*LIST OF TASKS*:
- A) Summarize the passage on agency financing for manufactured housing communities in two sentences.
- B) In the passage on agency financing for manufactured housing communities, list every loan term or size range given in the sentence that begins "Agency MHC loans—which offer".

*PROVIDED PASSAGE*:
________________________

This is the final installment of a six-part series on MHC insights and strategies by Chad Hagwood.
4 Fast MHC Facts:
1. The term “manufactured housing” was coined in the 1980s.
2. In 2016 Fannie financed its largest MHC deal to date with $1 billion backed by 120 MHCs.
3. Fannie started financing MHC assets in 2000.
4. Freddie launched its MHC financing program in 2014.
As manufactured housing community (MHC) owners navigate distinct market pressures—including the ongoing pullback among small and midsized banks—agency financing options have been playing an increasingly vital role.
Agency acceptance of MHCs has significantly evolved over the years. When the term “manufactured housing” was cemented in the 1980s, few lenders understood the business or how to structure debt to meet the needs of MHC owners. Fannie Mae and Freddie Mac did not enter the MHC market until decades later.
Today, the MHC financing arena is robust and highly competitive. With millions of Americans living in factory-built homes and the need for affordable housing steadily rising, the agencies have become an integral part of the business.
But there are key nuances when it comes to agency financing for MHC deals. Here’s a closer look at what MHC borrowers should know about the evolution of agency acceptance.
Finding the Right Fit with Fannie and Freddie
Fannie and Freddie offer several financing products for both seasoned and less experienced MHC owners today. These include small balance loans (SBL) under $2 million as well as larger agency debt products.
Fannie provided a total of $2.7 billion on MHC assets in 2022 and $1.2 billion through the first half of 2023, according to the agency. As of June 30th, 2023, Fannie held more than 1,800 MHC loans with a principal balance of nearly $21 billion. Still, these figures represent less than 5% of Fannie’s book of business, which signals the potential for future growth in its MHC lending.
By comparison, Freddie Mac’s totals in the same period are less than half, according to available data.
Agency MHC loans—which offer maximum loan-to-values of 80% and amortization periods of up to 30 years—start at the $1 million mark and can go into the hundreds of millions on marquee portfolio deals.
The agencies have made enormous strides since the early aughts, to say the least. Fannie started financing MHC assets in the late 1990s and officially rolled out its MHC program in 2000, getting a massive head start over Freddie, which launched its MHC financing program with a handful of experienced MHC originators in 2013. Before those years, the playing field looked very different. Just as the agencies were not accustomed to MHC lending, most MHC owners were not accustomed to the nuances of agency borrowing.
Today, Fannie and Freddie offer extremely reliable and highly competitive loan products with a high probability of execution and favorable interest rates. Their application processes have also been refined to save borrowers time and effort.

________________________

*SUPPLIED INFORMATION*:

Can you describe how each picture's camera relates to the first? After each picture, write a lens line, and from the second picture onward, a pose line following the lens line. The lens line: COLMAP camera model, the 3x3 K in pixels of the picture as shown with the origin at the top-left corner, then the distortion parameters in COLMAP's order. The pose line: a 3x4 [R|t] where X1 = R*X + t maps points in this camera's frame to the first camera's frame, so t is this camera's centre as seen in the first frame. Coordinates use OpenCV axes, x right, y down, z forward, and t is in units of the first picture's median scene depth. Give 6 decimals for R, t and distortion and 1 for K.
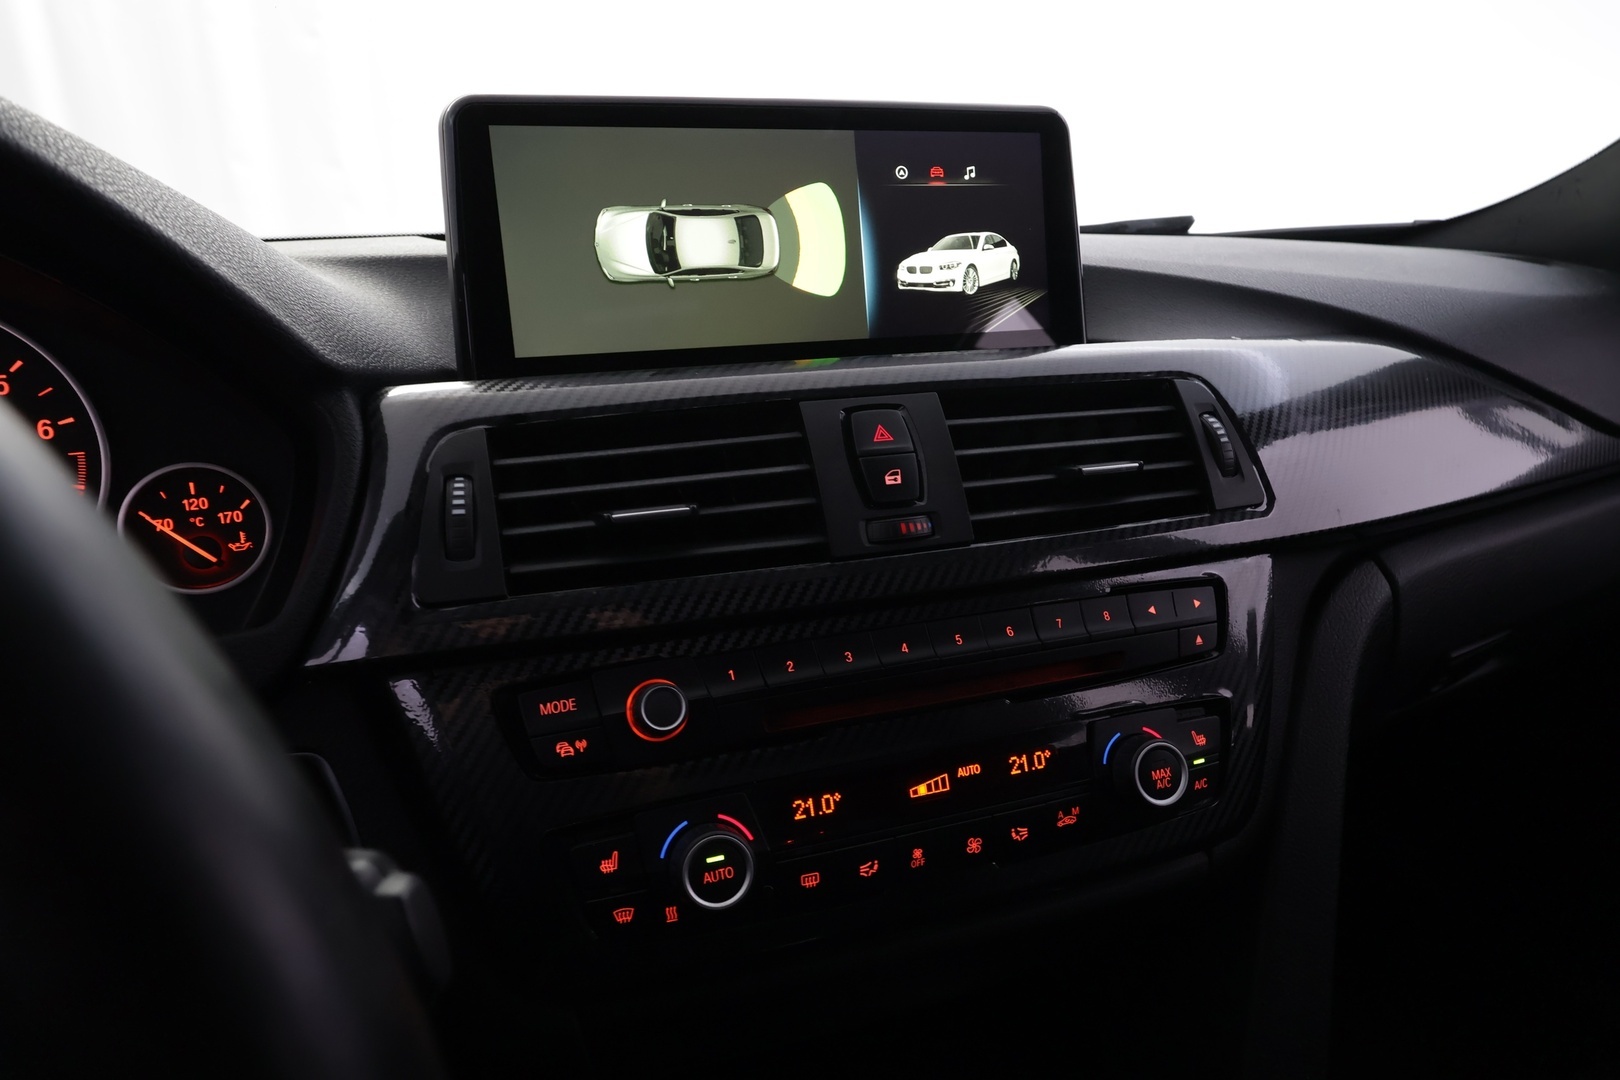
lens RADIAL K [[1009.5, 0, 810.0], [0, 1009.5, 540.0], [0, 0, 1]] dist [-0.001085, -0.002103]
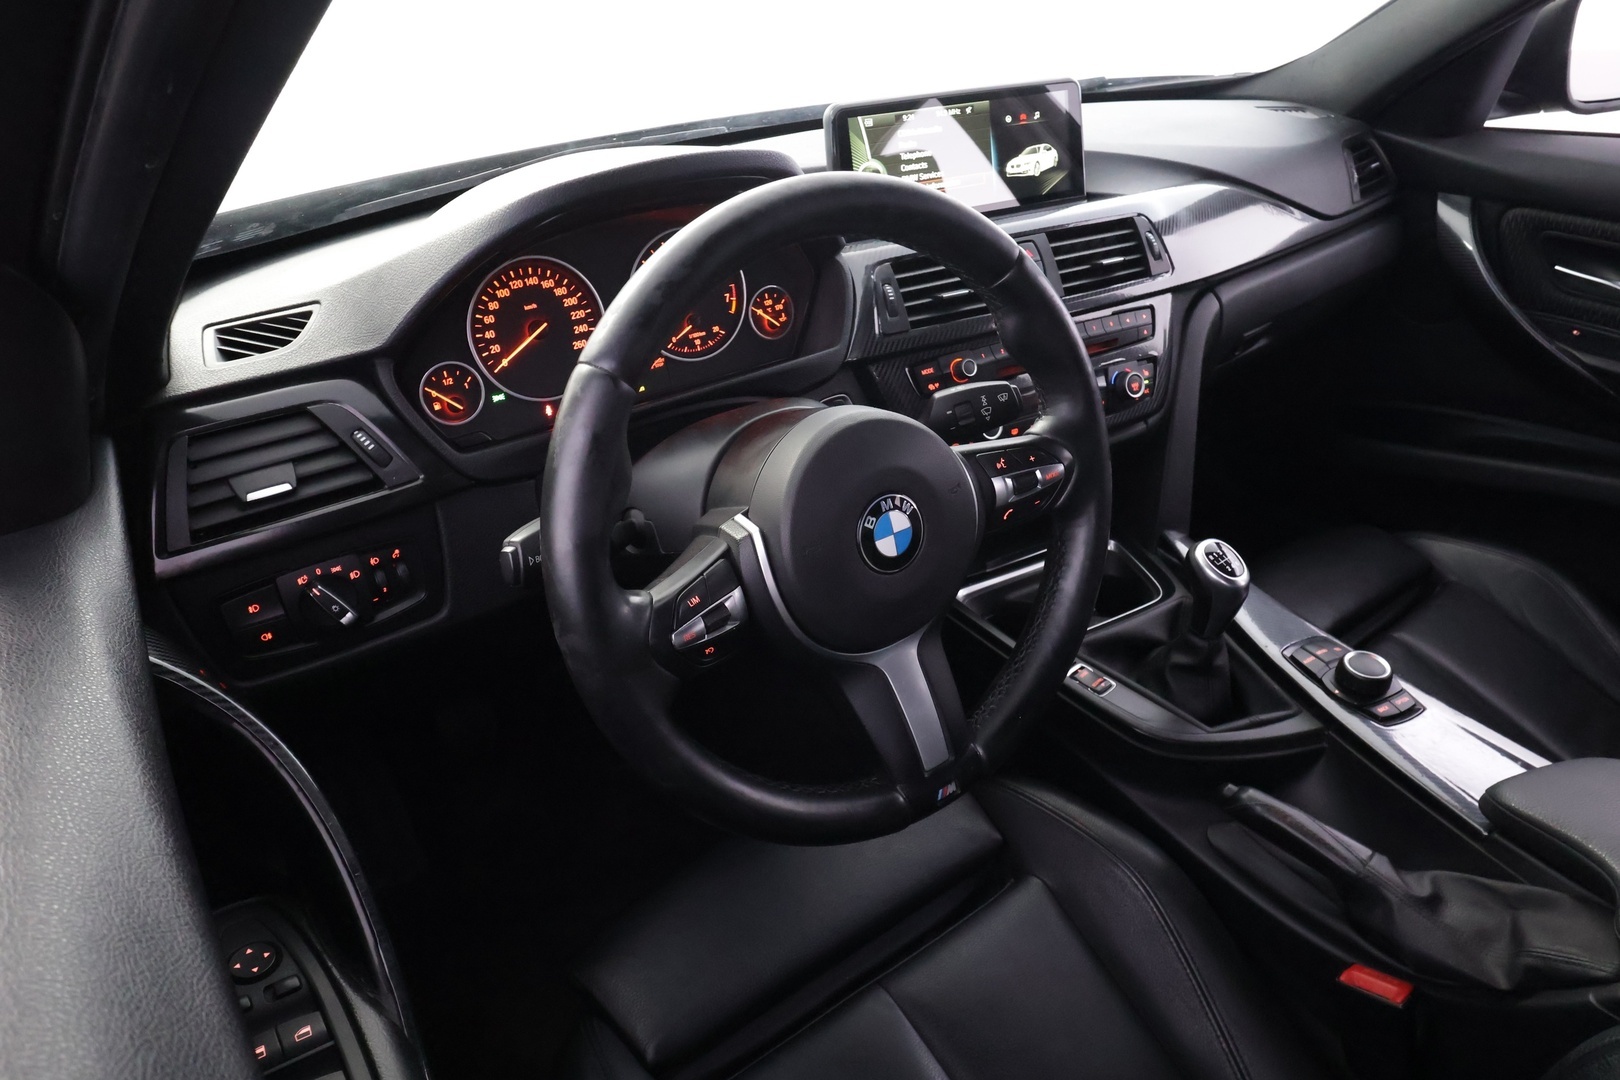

________________________

*ANSWERS TO EACH TASK*:
- A) Fannie Mae and Freddie Mac financing has become increasingly vital for manufactured housing community owners as market pressures mount, after decades in which few lenders understood the business and the agencies stayed out of the market. Today both agencies offer small balance and larger loan products with loan-to-values up to 80% and amortization up to 30 years, and Fannie's sizable MHC lending, still under 5% of its book, signals room for growth.

- B)
- Maximum loan-to-values of 80%
- Amortization periods of up to 30 years
- Loans starting at the $1 million mark
- Loans reaching into the hundreds of millions on marquee portfolio deals